The Revenant is subtitled A Novel of Revenge, but that’s not really what it is. Glass wants to put a hurt on the men who abandoned him, sure, but his real motivation is actually more prosaic: He wants his stuff back. This has a way of making the subtitle seem overcooked—worse, like a promise that isn’t kept. Readers of the American novel are familiar with tales of revenge, but we want our revenges to seem larger than this one, more cosmic and unsettling. We want the hunger for vengeance to consume the avenger with unholy fire; we want to feel like the whole world will topple headlong into an abyss if the wrong goes uncorrected. Perhaps it’s unfair to hold The Revenant to that standard (I’m thinking, of course, about Moby-Dick) but novels have to be judged by the company they presume to keep, and a novel about an American man seeking retribution beyond the limits of civilization should be asking more questions than this one does. Glass never even considers the possibility that frontier justice actually weighs in favor of the men who abandoned and robbed him, and a fair argument can be made that this was exactly the case.
Even the title, The Revenant, seems out of league to the emotional and philosophical stakes raised by this story.

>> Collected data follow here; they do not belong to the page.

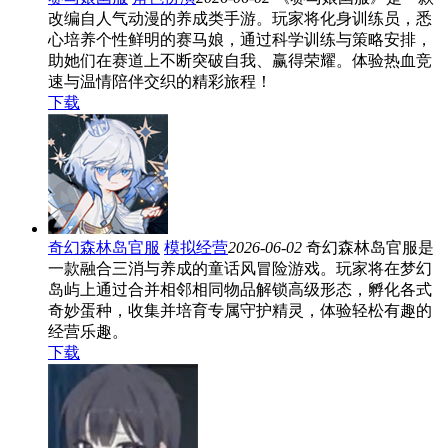
改编自人气动漫的养成类手游。玩家将化身训练员，悉
心培养个性鲜明的赛马娘，通过科学训练与策略安排，
助她们在赛道上不断突破自我、赢得荣耀。体验热血竞
速与温情陪伴交织的精彩旅程！
下载
奇幻森林岛官服
模拟经营
2026-06-02
奇幻森林岛官服是
一款融合三消与养成的童话风冒险游戏。玩家将在梦幻
岛屿上通过合并相邻相同物品解锁高级形态，孵化各式
奇妙蛋种，收集并培育专属守护精灵，体验轻松有趣的
经营乐趣。
下载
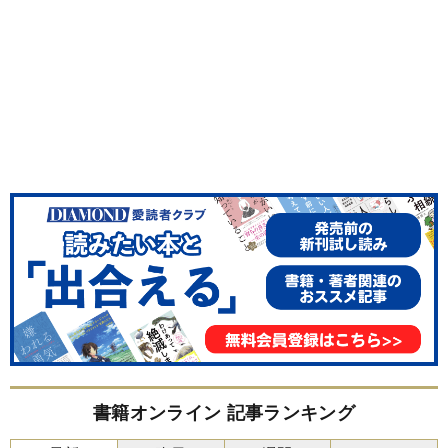
書籍オンライン 記事ランキング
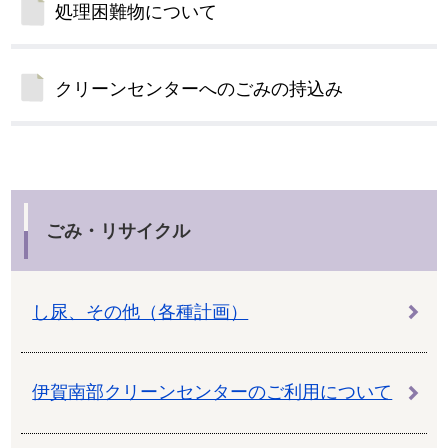
処理困難物について
クリーンセンターへのごみの持込み
ごみ・リサイクル
し尿、その他（各種計画）
伊賀南部クリーンセンターのご利用について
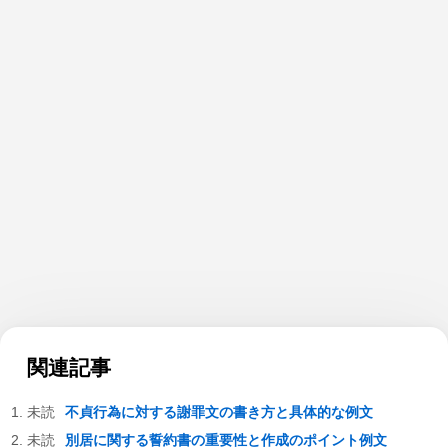
関連記事
不貞行為に対する謝罪文の書き方と具体的な例文
別居に関する誓約書の重要性と作成のポイント例文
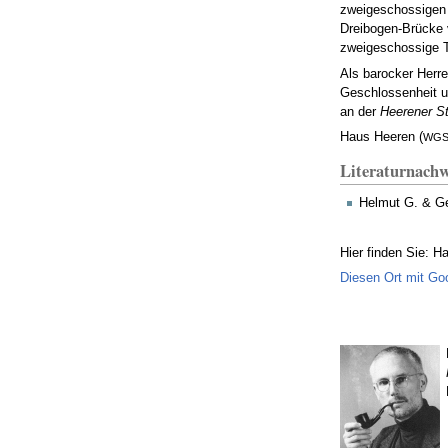
zweigeschossigen 
Dreibogen-Brücke v
zweigeschossige To
Als barocker Herre
Geschlossenheit u
an der
Heerener St
Haus Heeren (
WGS 
Literaturnachw
Helmut G. & Ge
Hier finden Sie: H
Diesen Ort mit Go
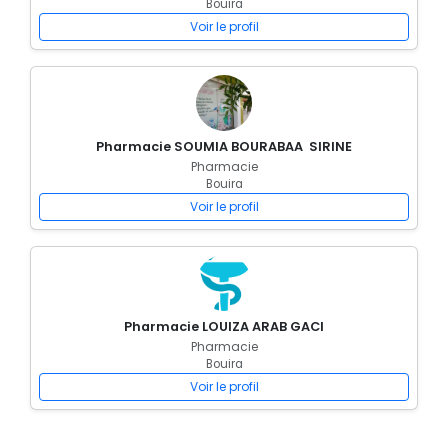
Bouira
Voir le profil
Pharmacie SOUMIA BOURABAA SIRINE
Pharmacie
Bouira
Voir le profil
Pharmacie LOUIZA ARAB GACI
Pharmacie
Bouira
Voir le profil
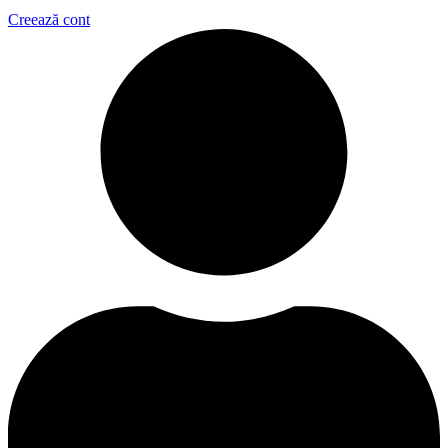
Creează cont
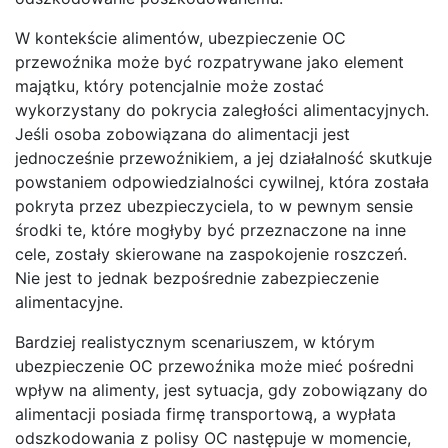
W kontekście alimentów, ubezpieczenie OC
przewoźnika może być rozpatrywane jako element
majątku, który potencjalnie może zostać
wykorzystany do pokrycia zaległości alimentacyjnych.
Jeśli osoba zobowiązana do alimentacji jest
jednocześnie przewoźnikiem, a jej działalność skutkuje
powstaniem odpowiedzialności cywilnej, która została
pokryta przez ubezpieczyciela, to w pewnym sensie
środki te, które mogłyby być przeznaczone na inne
cele, zostały skierowane na zaspokojenie roszczeń.
Nie jest to jednak bezpośrednie zabezpieczenie
alimentacyjne.
Bardziej realistycznym scenariuszem, w którym
ubezpieczenie OC przewoźnika może mieć pośredni
wpływ na alimenty, jest sytuacja, gdy zobowiązany do
alimentacji posiada firmę transportową, a wypłata
odszkodowania z polisy OC następuje w momencie,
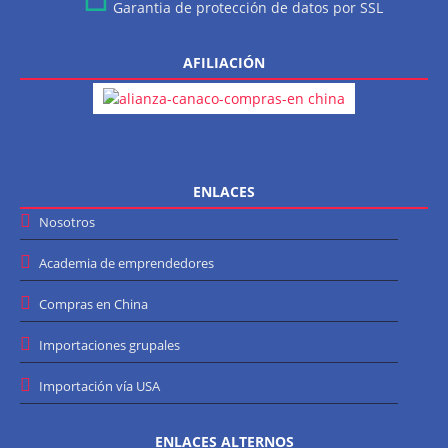
Garantia de protección de datos por SSL
AFILIACIÓN
ENLACES
Nosotros
Academia de emprendedores
Compras en China
Importaciones grupales
Importación vía USA
ENLACES ALTERNOS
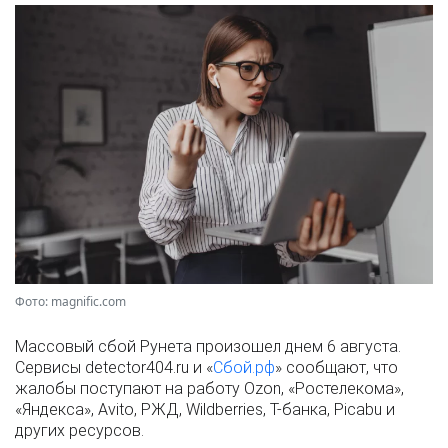
Фото: magnific.com
Массовый сбой Рунета произошел днем 6 августа.
Сервисы detector404.ru и «
Сбой.рф
» сообщают, что
жалобы поступают на работу Ozon, «Ростелекома»,
«Яндекса», Avito, РЖД, Wildberries, Т-банка, Picabu и
других ресурсов.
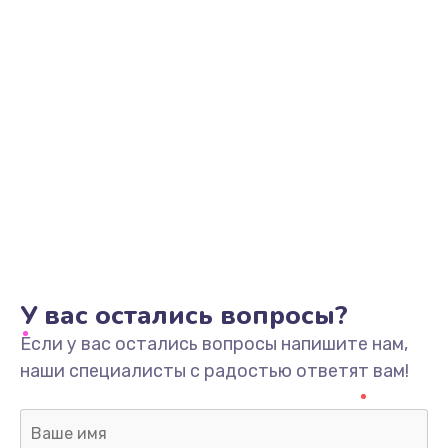
У вас остались вопросы?
Если у вас остались вопросы напишите нам,
наши специалисты с радостью ответят вам!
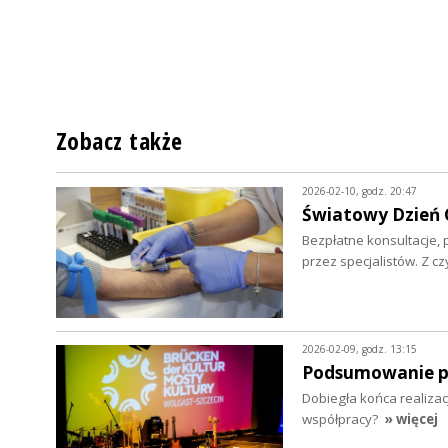
Zobacz także
2026-02-10, godz. 20:47
Światowy Dzień C
Bezpłatne konsultacje, 
przez specjalistów. Z c
2026-02-09, godz. 13:15
Podsumowanie pr
Dobiegła końca realizacj
współpracy?
» więcej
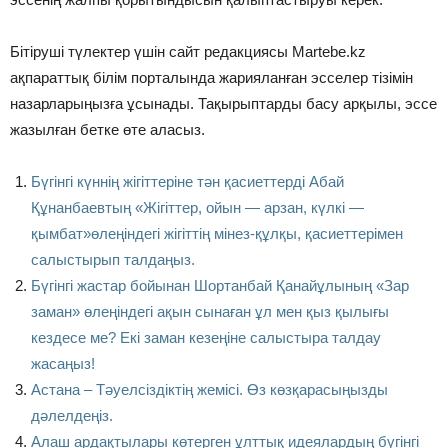
Бітіруші түлектер үшін сайт редакциясы Martebe.kz
ақпараттық білім порталында жарияланған эсселер тізімін
назарларыңызға ұсынады. Тақырыптарды басу арқылы, эссе
жазылған бетке өте аласыз.
Бүгінгі күннің жігіттеріне тән қасиеттерді Абай
Құнанбаевтың «Жігіттер, ойын — арзан, күлкі —
қымбат»өлеңіндегі жігіттің мінез-құлқы, қасиеттерімен
салыстырып талдаңыз.
Бүгінгі жастар бойынан Шортанбай Қанайұлының «Зар
заман» өлеңіндегі ақын сынаған ұл мен қыз қылығы
кездесе ме? Екі заман кезеңіне салыстыра талдау
жасаңыз!
Астана – Тәуелсіздіктің жемісі. Өз көзқарасыңызды
дәлелдеңіз.
Алаш ардақтылары көтерген ұлттық идеялардың бүгінгі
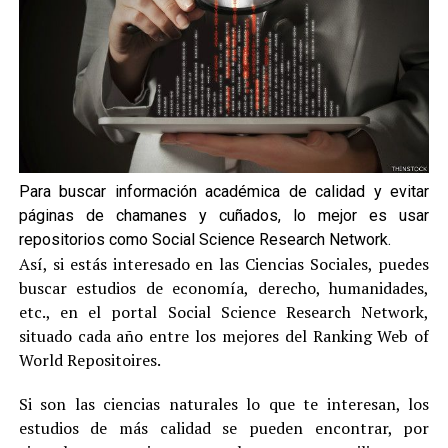
Para buscar información académica de calidad y evitar
páginas de chamanes y cuñados, lo mejor es usar
repositorios como Social Science Research Network.
Así, si estás interesado en las Ciencias Sociales, puedes
buscar estudios de economía, derecho, humanidades,
etc., en el portal Social Science Research Network,
situado cada año entre los mejores del Ranking Web of
World Repositoires.
Si son las ciencias naturales lo que te interesan, los
estudios de más calidad se pueden encontrar, por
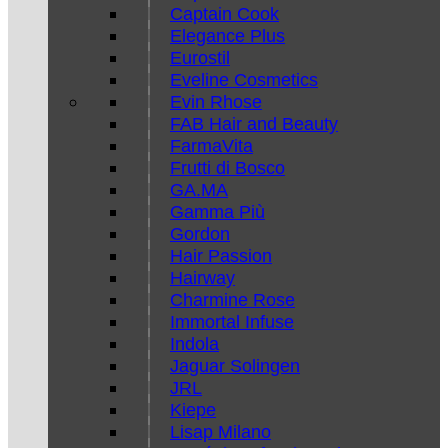
Captain Cook
Elegance Plus
Eurostil
Eveline Cosmetics
Evin Rhose
FAB Hair and Beauty
FarmaVita
Frutti di Bosco
GA.MA
Gamma Più
Gordon
Hair Passion
Hairway
Charmine Rose
Immortal Infuse
Indola
Jaguar Solingen
JRL
Kiepe
Lisap Milano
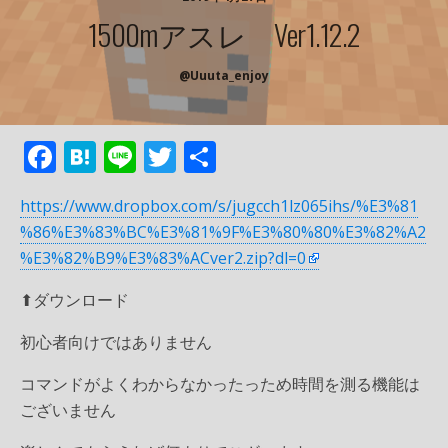
1500mアスレ Ver1.12.2
@uuuta_enjoy
F
H
Li
T
共
ac
at
n
w
有
https://www.dropbox.com/s/jugcch1lz065ihs/%E3%81
e
e
e
itt
%86%E3%83%BC%E3%81%9F%E3%80%80%E3%82%A2
b
n
er
%E3%82%B9%E3%83%ACver2.zip?dl=0
o
a
⬆︎ダウンロード
o
k
初心者向けではありません
コマンドがよくわからなかったっため時間を測る機能は
ございません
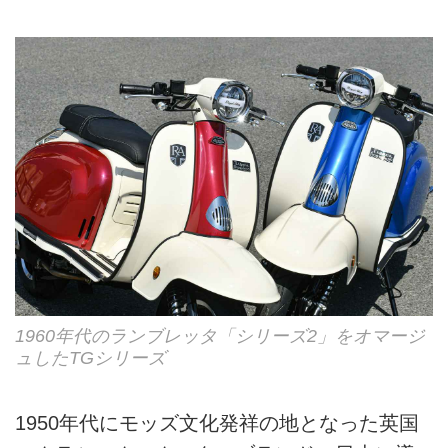
1960年代のランブレッタ「シリーズ2」をオマージ
ュしたTGシリーズ
1950年代にモッズ文化発祥の地となった英国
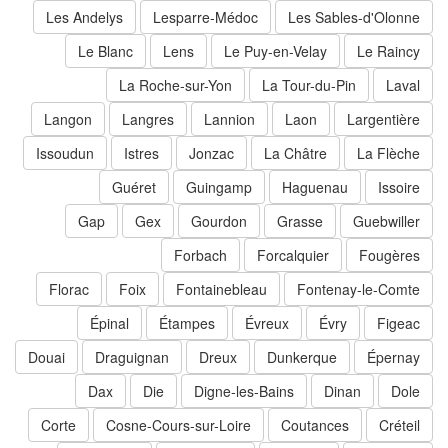
Les Andelys
Lesparre-Médoc
Les Sables-d'Olonne
Le Blanc
Lens
Le Puy-en-Velay
Le Raincy
La Roche-sur-Yon
La Tour-du-Pin
Laval
Langon
Langres
Lannion
Laon
Largentière
Issoudun
Istres
Jonzac
La Châtre
La Flèche
Guéret
Guingamp
Haguenau
Issoire
Gap
Gex
Gourdon
Grasse
Guebwiller
Forbach
Forcalquier
Fougères
Florac
Foix
Fontainebleau
Fontenay-le-Comte
Épinal
Étampes
Évreux
Évry
Figeac
Douai
Draguignan
Dreux
Dunkerque
Épernay
Dax
Die
Digne-les-Bains
Dinan
Dole
Corte
Cosne-Cours-sur-Loire
Coutances
Créteil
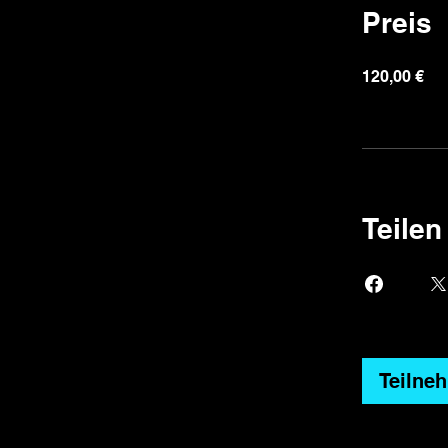
Preis
120,00 €
Teilen
Teilne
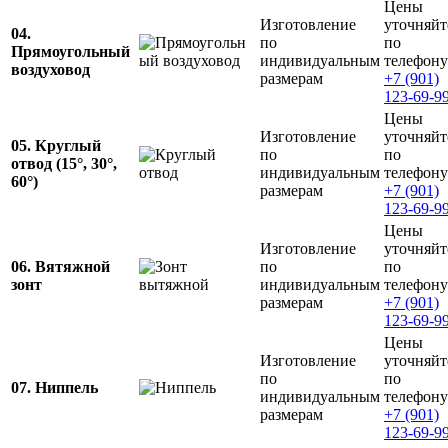
Цены
Изготовление
уточняйт
04.
по
по
Прямоугольный
индивидуальным
телефону
воздуховод
размерам
+7 (901)
123-69-9
Цены
Изготовление
уточняйт
05. Круглый
по
по
отвод (15°, 30°,
индивидуальным
телефону
60°)
размерам
+7 (901)
123-69-9
Цены
Изготовление
уточняйт
06. Вятяжной
по
по
зонт
индивидуальным
телефону
размерам
+7 (901)
123-69-9
Цены
Изготовление
уточняйт
по
по
07. Ниппель
индивидуальным
телефону
размерам
+7 (901)
123-69-9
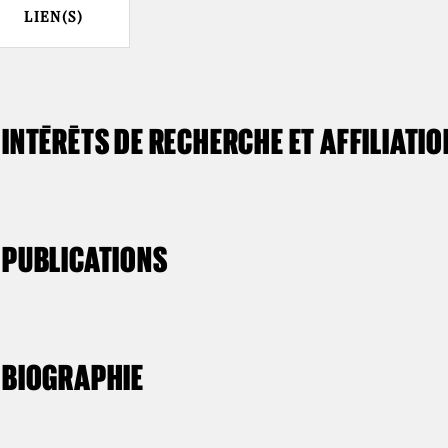
LIEN(S)
INTÉRÊTS DE RECHERCHE ET AFFILIATI
PUBLICATIONS
BIOGRAPHIE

A revenant is a ghost, which leads us to wonder if Glass fears he would somehow disappear if he failed to right the wrong he’s suffered. Are we to think an injustice, if it’s let go of, leaves its victim somehow reduced? The novel doesn’t say; worse, the character doesn’t seem interested. It’s a problem, because a title should be more than simply the coolest sounding word that can realistically be applied to what’s between the covers. The injustice Glass suffered, the revenge he seeks—why does any of it matter?
The problem is big enough for one of the book’s characters, even, to voice it. “Why did you come to the frontier?” he asks Glass. “To track down a common thief? To revel in a moment’s revenge? I thought there was more to you than that.”
There should be more to a novel, too.